Photo Courtesy of Mark Demick
As an elementary school student, Mark Demick was sent to the principal’s office.
“At the time, there was a kid that was bullying me,” Mark Demick said.
One day, Demick found a pin near his desk and put it through his shoe so it stuck out.
“The bully decided to pick on me that day and I tried to kick him and my shoe got stuck in his leg,” he said.
The incident landed Demick in the principal’s office – a place he now calls his own office.
Demick is going on his fourth year as the principal of Point Dume Marine Science Elementary School.
“Feeling important, feeling included at school, liking school, seeing [the students] smile, making them laugh every day,” he said. “I think those are things that I always wanted in a principal when I was growing up. I’ve always tried to be that principal. Instead of Principal Demick it’s always been Principal Mark. I’ve wanted to be that person who kids could respect and feel empowered by.”
His passion for education began when he was a kid and his parents were teachers.
“My mom and dad were there at 3 o’clock when I got home because they were teachers,” he said. “We had all of the vacations and summers together to hang out. I always wanted to teach little kids.”
Demick’s first job was 31 years ago as a sixth grade teacher.
“I got hired in Delano, California, which is outside of Bakersfield,” he said. “At the time, I didn’t know where that was but I was like, ‘Who cares? It’s California! Any place there is great!’”

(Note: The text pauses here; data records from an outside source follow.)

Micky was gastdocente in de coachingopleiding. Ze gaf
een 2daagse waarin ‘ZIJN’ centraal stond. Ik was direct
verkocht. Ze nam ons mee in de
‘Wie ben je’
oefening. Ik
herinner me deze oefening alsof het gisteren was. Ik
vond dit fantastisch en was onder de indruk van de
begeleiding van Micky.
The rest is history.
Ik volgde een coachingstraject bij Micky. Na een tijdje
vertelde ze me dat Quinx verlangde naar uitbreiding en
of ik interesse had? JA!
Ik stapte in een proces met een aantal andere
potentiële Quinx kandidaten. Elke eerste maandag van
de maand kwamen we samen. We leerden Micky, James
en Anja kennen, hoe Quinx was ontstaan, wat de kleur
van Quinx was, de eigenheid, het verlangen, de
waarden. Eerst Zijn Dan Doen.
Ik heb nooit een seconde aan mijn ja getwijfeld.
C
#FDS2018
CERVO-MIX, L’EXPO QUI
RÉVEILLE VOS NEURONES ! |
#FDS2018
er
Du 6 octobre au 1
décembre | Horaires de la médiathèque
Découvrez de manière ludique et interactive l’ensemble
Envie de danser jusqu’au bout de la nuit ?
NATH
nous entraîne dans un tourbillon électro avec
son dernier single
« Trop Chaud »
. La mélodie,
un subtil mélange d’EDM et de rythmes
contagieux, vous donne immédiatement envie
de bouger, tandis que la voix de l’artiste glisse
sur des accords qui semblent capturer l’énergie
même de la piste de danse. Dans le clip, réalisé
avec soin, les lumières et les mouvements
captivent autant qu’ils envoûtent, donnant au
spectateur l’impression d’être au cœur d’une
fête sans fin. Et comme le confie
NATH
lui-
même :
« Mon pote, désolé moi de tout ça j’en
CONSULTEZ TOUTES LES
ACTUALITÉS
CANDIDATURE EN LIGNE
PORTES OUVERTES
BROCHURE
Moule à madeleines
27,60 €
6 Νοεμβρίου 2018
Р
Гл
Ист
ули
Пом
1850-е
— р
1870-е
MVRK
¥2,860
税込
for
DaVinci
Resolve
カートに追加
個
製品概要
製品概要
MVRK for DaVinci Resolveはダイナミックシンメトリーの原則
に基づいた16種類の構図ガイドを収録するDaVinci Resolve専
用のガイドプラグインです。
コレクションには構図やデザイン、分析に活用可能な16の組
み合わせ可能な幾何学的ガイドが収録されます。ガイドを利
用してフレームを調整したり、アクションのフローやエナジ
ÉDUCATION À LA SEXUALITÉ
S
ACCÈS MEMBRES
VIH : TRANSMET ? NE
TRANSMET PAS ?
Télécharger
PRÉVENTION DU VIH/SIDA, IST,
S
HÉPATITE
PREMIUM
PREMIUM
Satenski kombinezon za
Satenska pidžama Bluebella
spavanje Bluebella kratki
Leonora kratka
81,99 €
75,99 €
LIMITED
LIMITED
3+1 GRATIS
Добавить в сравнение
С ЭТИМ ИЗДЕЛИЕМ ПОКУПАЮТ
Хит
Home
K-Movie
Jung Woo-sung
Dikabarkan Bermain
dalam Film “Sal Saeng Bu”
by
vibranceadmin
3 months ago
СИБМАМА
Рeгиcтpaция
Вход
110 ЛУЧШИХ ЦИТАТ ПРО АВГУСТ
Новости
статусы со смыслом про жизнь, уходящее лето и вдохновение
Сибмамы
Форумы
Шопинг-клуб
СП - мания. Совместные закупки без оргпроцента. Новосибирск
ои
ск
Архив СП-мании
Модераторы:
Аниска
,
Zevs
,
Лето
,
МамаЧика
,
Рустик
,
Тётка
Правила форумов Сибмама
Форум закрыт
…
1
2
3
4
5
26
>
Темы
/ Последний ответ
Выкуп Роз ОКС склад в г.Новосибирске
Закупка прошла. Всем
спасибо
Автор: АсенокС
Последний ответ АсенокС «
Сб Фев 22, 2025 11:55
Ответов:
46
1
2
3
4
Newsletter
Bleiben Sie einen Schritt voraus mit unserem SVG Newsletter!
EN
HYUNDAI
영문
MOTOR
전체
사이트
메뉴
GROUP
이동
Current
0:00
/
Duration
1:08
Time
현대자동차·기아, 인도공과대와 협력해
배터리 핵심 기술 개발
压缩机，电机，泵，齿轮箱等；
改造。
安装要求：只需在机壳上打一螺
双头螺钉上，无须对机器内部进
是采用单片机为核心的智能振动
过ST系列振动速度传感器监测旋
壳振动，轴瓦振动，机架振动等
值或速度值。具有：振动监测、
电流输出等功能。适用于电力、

Despite the sunshine, Demick said he became homesick and moved back to his native state, Washington. From there, he worked in Seattle for about 17 years and decided to get his principal degree.
“My journey had been to turn around low-performing schools,” he said.
His journey took a turn when his oldest daughter, Stasia, attended Pepperdine University. She ran cross country and track, worked as the Sports Editor of Graphic, was the sports anchor on Good Morning Malibu and graduated Magna Cum Laude in 2016.
“When my daughter was at Pepperdine, I took a look at where I was in life,” he said.
Point Dume Marine Science School had an opening. Demick said he wanted to be closer to Stasia so he applied for the job. He never imagined he would get it — but he was wrong.
“Your journey is an amazing thing,” he said. “From Delano to Point Dume. It was the more challenging route to get here but it was the most rewarding route.”
After 31 years in education, Demick is able to focus on the rewards.
“I’ve learned over my career that [the most rewarding part] is seeing kids being successful,” he said. “Whether it’s in their studies, or as human beings.”
To achieve student success, Demick said he emphasizes providing a well-rounded education.
“You want kids to have the arts and be exposed to different, new things but also have student achievement happening at the highest level,” he said. “For me, the bottom line is student achievement. How do we get each learner hooked into learning to make that happen?”
Looking back on his own education, Demick said fourth grade with his teacher Ms. Star was his favorite because of how engaged he was as a student.
“I wasn’t a trouble-maker but I was the smallest kid in class,” he said. “ I was a July birthday so I was always a little bit behind. Fourth grade was great because Ms. Star made me feel important, included, capable and that mistakes were opportunities to learn. I felt safe at that grade level.”
Demick translates that sense of safety and making students feel important into each work day.
“Every day is different and there’s no formula to it,” he said. “It’s going to classrooms, playing with the kids at recess, serving lunch, working with budgets, observing teachers. That’s what I really like about it – every day is totally different.”
Every day also produces diverse challenges.
“You’re juggling 10 different balls in the air and any given day you’re going to get five or six thrown in that you weren’t anticipating,” Demick said.
When he isn’t in school, Demick said he enjoys mountain biking, paddleboarding, learning to surf, traveling and seeing California.
“There’s so much that we have,” he said. “We’re truly blessed.”
Besides the students and teachers, Demick said one of the biggest blessings in his career is the Malibu community.
“The Malibu community means, to me, support,” he said. “These kids are compassionate, they’re giving, and that comes from the parents who truly love their kids a tremendous amount. It’s representative of the community and I see that living here. If I go to a play, baseball, soccer, the community is there to support the kids.”